As there are already working traffic lights in the simulation, an obvious next step is to have the agents successfully control the acceleration of the car. There would then be two neural networks: one for the steering and one for the acceleration, both working independently. It may be that a third neural network is required that classifies the colour of the lights, which would need to ignore the lights in the distance, and perhaps even the lights in front of it until the agent was close enough. While it may be possible to combine this with some kind of rule-based system (e.g. "if lights = red then stop") it may be better to feed the result of this network into the acceleration network. This is because acceleration depends on more than just the traffic lights; it depends on whether there are corners, obstacles etc, which would make it difficult or impossible to combine with rules. It may be that more networks need to be chained together in this fashion to achieve optimal performance. Having specialised networks chained together has the advantage of allowing each part of the chain to be trained independently, for example once the network had learnt to classify the traffic light colours correctly, there would be no danger of "untraining" it when training it to do something else, and it should also be easier for it to learn a few, separate concepts than one complicated concept.

Another important step would be to change it so the scene from the agent’s point of view was rendered into its own off-screen buffer, allowing multiple agents to interact at once. The agents would need to avoid each other, and it could be a novel approach to crowd simulation. Rendering the scene from each of the agents' points of view may prove to be too computationally expensive however, so it would be interesting to see how many agents could run at once, with performance be improved x-fold by having each agent's point of view being updated only once every x frames.
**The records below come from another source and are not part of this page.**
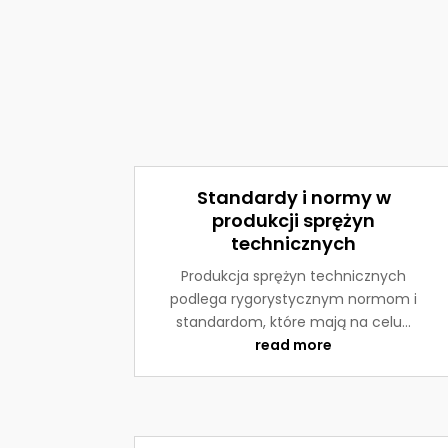
Standardy i normy w
produkcji sprężyn
technicznych
Produkcja sprężyn technicznych
podlega rygorystycznym normom i
standardom, które mają na celu...
read more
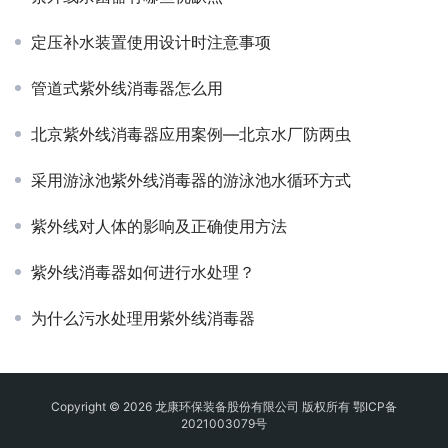
定压补水装置使用设计时注意事项
管道式紫外线消毒器怎么用
北京紫外线消毒器应用案例—北京水厂防两虫
采用游泳池紫外线消毒器的游泳池水循环方式
紫外线对人体的影响及正确使用方法
紫外线消毒器如何进行水处理？
为什么污水处理用紫外线消毒器
Copyright © 2026 龙康环保装备股份有限公司 版权所有
鄂ICP备
2021003079号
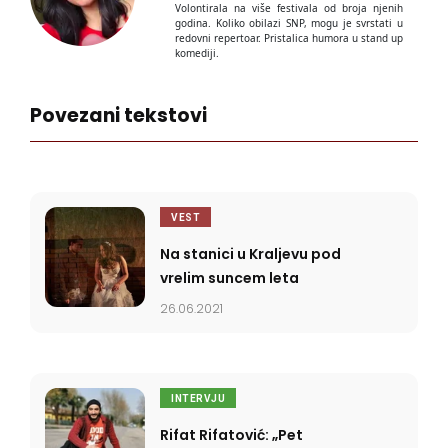
Volontirala na više festivala od broja njenih
godina. Koliko obilazi SNP, mogu je svrstati u
redovni repertoar. Pristalica humora u stand up
komediji.
Povezani tekstovi
VEST
Na stanici u Kraljevu pod
vrelim suncem leta
26.06.2021
INTERVJU
Rifat Rifatović: „Pet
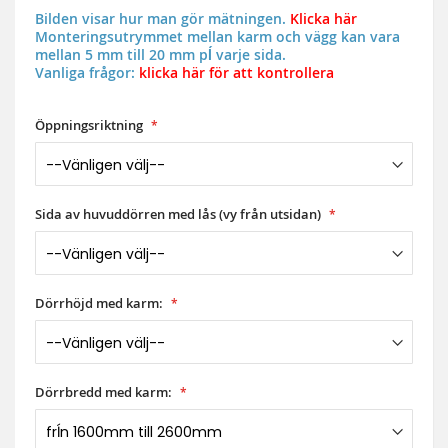
Bilden visar hur man gör mätningen.
Klicka här
Monteringsutrymmet mellan karm och vägg kan vara
mellan 5 mm till 20 mm pĺ varje sida.
Vanliga frågor:
klicka här för att kontrollera
Öppningsriktning
Sida av huvuddörren med lås (vy från utsidan)
Dörrhöjd med karm:
Dörrbredd med karm:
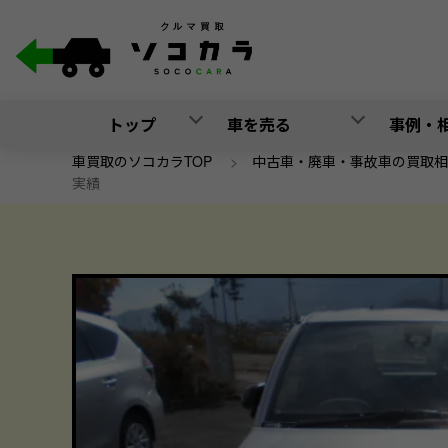
トップ
車を売る
事例・
車買取のソコカラTOP
>
中古車・廃車・事故車の買取相
実績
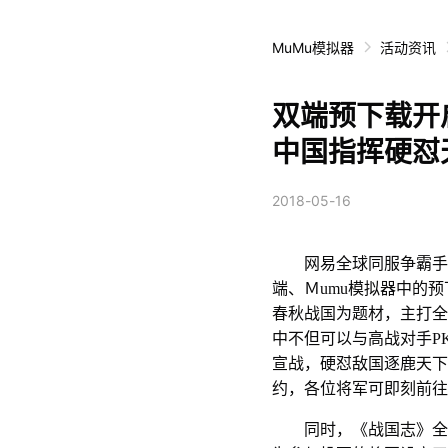
MuMu模拟器
活动资讯
双端预下载开
中国指挥硬怼
2018-05-16
网易全球同服争霸手游
端、Ｍumu模拟器中的
春秋战国为题材，主打全
中不但可以与高战对手P
宣战，硬怼敌国逐鹿天下
约，各位将军可即刻前往
同时，《战国志》全球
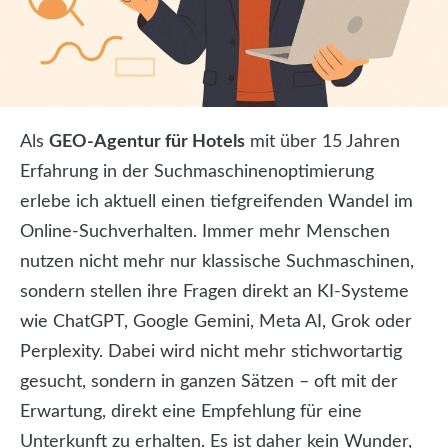
Als
GEO-Agentur für Hotels
mit über 15 Jahren
Erfahrung in der Suchmaschinenoptimierung
erlebe ich aktuell einen tiefgreifenden Wandel im
Online-Suchverhalten. Immer mehr Menschen
nutzen nicht mehr nur klassische Suchmaschinen,
sondern stellen ihre Fragen direkt an KI-Systeme
wie ChatGPT, Google Gemini, Meta AI, Grok oder
Perplexity. Dabei wird nicht mehr stichwortartig
gesucht, sondern in ganzen Sätzen – oft mit der
Erwartung, direkt eine Empfehlung für eine
Unterkunft zu erhalten. Es ist daher kein Wunder,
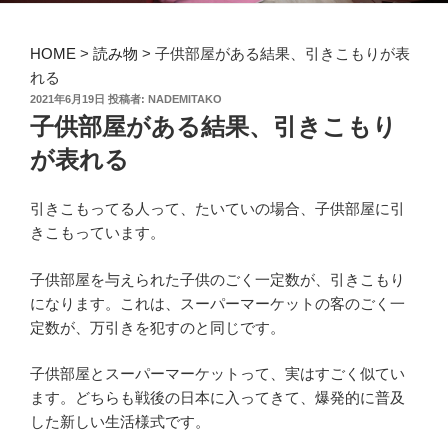
HOME
>
読み物
>
子供部屋がある結果、引きこもりが表
れる
投
2021年6月19日
投稿者:
NADEMITAKO
稿
子供部屋がある結果、引きこもり
日:
が表れる
引きこもってる人って、たいていの場合、子供部屋に引
きこもっています。
子供部屋を与えられた子供のごく一定数が、引きこもり
になります。これは、スーパーマーケットの客のごく一
定数が、万引きを犯すのと同じです。
子供部屋とスーパーマーケットって、実はすごく似てい
ます。どちらも戦後の日本に入ってきて、爆発的に普及
した新しい生活様式です。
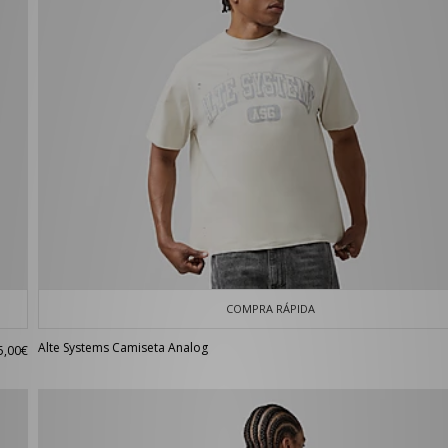
COMPRA RÁPIDA
Alte Systems Camiseta Analog
5,00€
In [2], Reynolds identified three rules that can be followed in order to simulate flocking behaviour seen in animals such as birds. These rules are "separation" (i.e. moving to avoid collisions with others), "alignment" (i.e. moving in approximately the same direction as the others who are close), and "cohesion" (i.e. staying close to the others). It would be interesting to see whether flocking could be implemented in the system by having the trainer follow those three rules rather than explicitly programming them in. To achieve this, the set-up of the agent's point of view would have to be looked at carefully as animals that flock, such as birds, have their eyes located at the sides of their head to give a larger field of vision, compared to the relative tunnel vision that is currently used in the simulation.

There are many other possibilities that could be explored. For example, can a car learn to indicate before it starts turning? This would require the network to know that it was going to turn before it did. Or, can one car learn to follow another? Would it get confused when the car it was following went close to other cars? This problem may further expose the problem of the network having no memory, because if the car being followed managed to escape the field of view of the follower for even one frame, then the follower would have no idea where to go.

Perhaps the most important future work then is to investigate which problems can be solved by a neural network, and which are better to be solved using other methods.